After looking through the data, I decided to use 3 different metrics to try and find low paying and high performing players. I believe that the most important traits of a player include the number of points they score (PTS), the number of blocks they can execute (BLK) and their effective field goal percentage (eFG.). This is because points will help the team win the game, while blocks will prevent the enemy team from scoring too much. eFG. is there to help ensure that our players have a certain level of accuracy, which is desired among basketball players.

I first started by categorizing players based on their salary. I wanted to create a categorical variable that indicated whether the player was in the “low pay”, “middle pay” or “high pay” range of salary. I decided to use 3 clusters for the salary after much experimentation.

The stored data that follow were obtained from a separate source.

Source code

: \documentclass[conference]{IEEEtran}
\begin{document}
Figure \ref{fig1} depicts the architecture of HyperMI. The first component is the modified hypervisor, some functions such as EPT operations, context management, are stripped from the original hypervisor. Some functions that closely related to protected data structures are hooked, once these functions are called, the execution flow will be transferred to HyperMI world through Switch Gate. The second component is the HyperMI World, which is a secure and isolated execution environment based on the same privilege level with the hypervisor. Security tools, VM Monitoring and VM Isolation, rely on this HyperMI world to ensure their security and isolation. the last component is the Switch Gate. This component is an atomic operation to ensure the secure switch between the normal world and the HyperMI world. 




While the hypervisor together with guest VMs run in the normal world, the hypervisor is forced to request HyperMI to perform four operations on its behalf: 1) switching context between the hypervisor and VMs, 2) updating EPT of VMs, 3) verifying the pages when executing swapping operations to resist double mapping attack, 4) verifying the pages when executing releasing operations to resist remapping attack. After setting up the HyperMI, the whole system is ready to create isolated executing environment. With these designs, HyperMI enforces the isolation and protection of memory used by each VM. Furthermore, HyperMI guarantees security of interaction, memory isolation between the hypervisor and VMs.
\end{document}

The results of my experimentation are in the bar graph below, which shows that there is a decent amount of players in each category.

With the players categorized by their salary, I tried to discover how many clusters would be needed to categorize the performance variables (PTS, BLK and .eFG). I used this function to try and find how much the clustering explained the variance.

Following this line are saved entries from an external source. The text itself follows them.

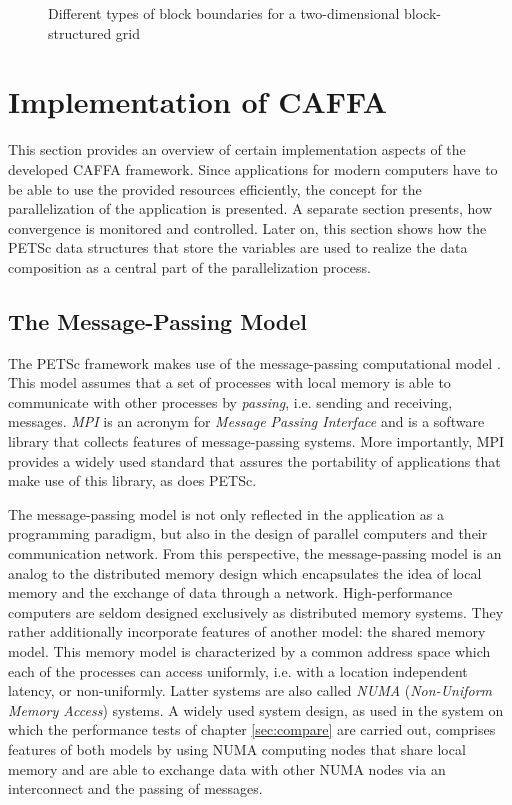 \begin{figure}[h!]
  \centering
  
  \caption{Different types of block boundaries for a two-dimensional block-structured grid}
  \label{fig:matching}
\end{figure}

\section{Implementation of CAFFA}
\label{sec:caffaimpl}

This section provides an overview of certain implementation aspects of the developed CAFFA framework. Since applications for modern computers have to be able to use the provided resources efficiently, the concept for the parallelization of the application is presented. A separate section presents, how convergence is monitored and controlled. Later on, this section shows how the PETSc data structures that store the variables are used to realize the data composition as a central part of the parallelization process.

\subsection{The Message-Passing Model}

The PETSc framework makes use of the message-passing computational model \cite{gropp99}. This model assumes that a set of processes with local memory is able to communicate with other processes by \emph{passing}, i.e. sending and receiving, messages. \emph{MPI} is an acronym for \emph{Message Passing Interface} and is a software library that collects features of message-passing systems. More importantly, MPI provides a widely used standard that assures the portability of applications that make use of this library, as does PETSc. 

The message-passing model is not only reflected in the application as a programming paradigm, but also in the design of parallel computers and their communication network. From this perspective, the message-passing model is an analog to the distributed memory design which encapsulates the idea of local memory and the exchange of data through a network. High-performance computers are seldom designed exclusively as distributed memory systems. They rather additionally incorporate features of another model: the shared memory model. This memory model is characterized by a common address space which each of the processes can access uniformly, i.e. with a location independent latency, or non-uniformly. Latter systems are also called \emph{NUMA} (\emph{Non-Uniform Memory Access}) systems. A widely used system design, as used in the system on which the performance tests of chapter \ref{sec:compare} are carried out, comprises features of both models by using NUMA computing nodes that share local memory and are able to exchange data with other NUMA nodes via an interconnect and the passing of messages.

## Evaluate several different number of clusters
explained_variance = function(data_in, k){
  ### Running the kmeans algorithm.
  set.seed(1)
  kmeans_obj = kmeans(data_in, centers = k, algorithm = "Lloyd", iter.max = 30)
  
  ### Variance accounted for by clusters:
  ### var_exp = intercluster variance / total variance
  var_exp = kmeans_obj$betweenss / kmeans_obj$totss
  var_exp  
}

I plotted the variance explained out to use the elbow method, it looks like 3 clusters is a good choice.

I them proceeded to create three clusters for performance and overlay the pay range clusters (low, middle and high). I got some promising results below. Here, we can see that there are some players in the “low pay” range who perform quite well in certain areas. The withinSS I got was 88.9%.

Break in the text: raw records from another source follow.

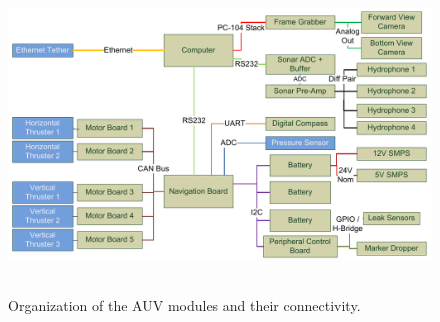 \begin{figure}
\begin{center}
 \includegraphics[height=3.3in]{fig/visio.pdf}
\caption{Organization of the AUV modules and their connectivity.}\label{organi}
\end{center}
\end{figure}


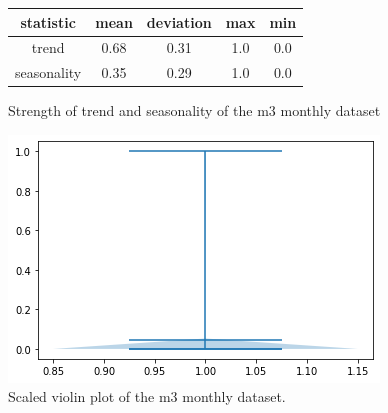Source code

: \begin{figure}[htb]
  \centering
  \begin{center}
    \begin{tabular}{||c | c | c | c | c |}
      \hline
      statistic   & mean & deviation & max & min \\
      \hline
      trend       & 0.68 & 0.31      & 1.0 & 0.0 \\
      \hline
      seasonality & 0.35 & 0.29      & 1.0 & 0.0 \\
      \hline
      \hline
    \end{tabular}
    \caption{Strength of trend and seasonality of the m3 monthly dataset}
  \end{center}
  \endminipage\hfill
  \includegraphics[width=\linewidth]{./img/m3_monthly_violin.png}
  \caption{Scaled violin plot of the m3 monthly dataset.}
  \label{fig:m3_monthly_violin}
  \endminipage\hfill
\end{figure}

\clearpage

However, these 2D graphs will not be enough for us to find good players. A 3D graph will allow us to see the clusters in their entirety. This interactive model is shown below.

As we can see, there are several good candidates for selection.

Nicholas Batum is a good choice because he has a high eFG. with low pay. Jamal Murray is a good choice because he scores lots of points with low pay. In addition, his eFG. and BLK are not too bad (greater than 0).

Bradley Beal is a good choice because he has a lot of blocks and he scores decently (eFG. > 0 and PTS > 0.75).

Overall, I beleive these players are under paid but highly performant. I highly recommend these players for our team.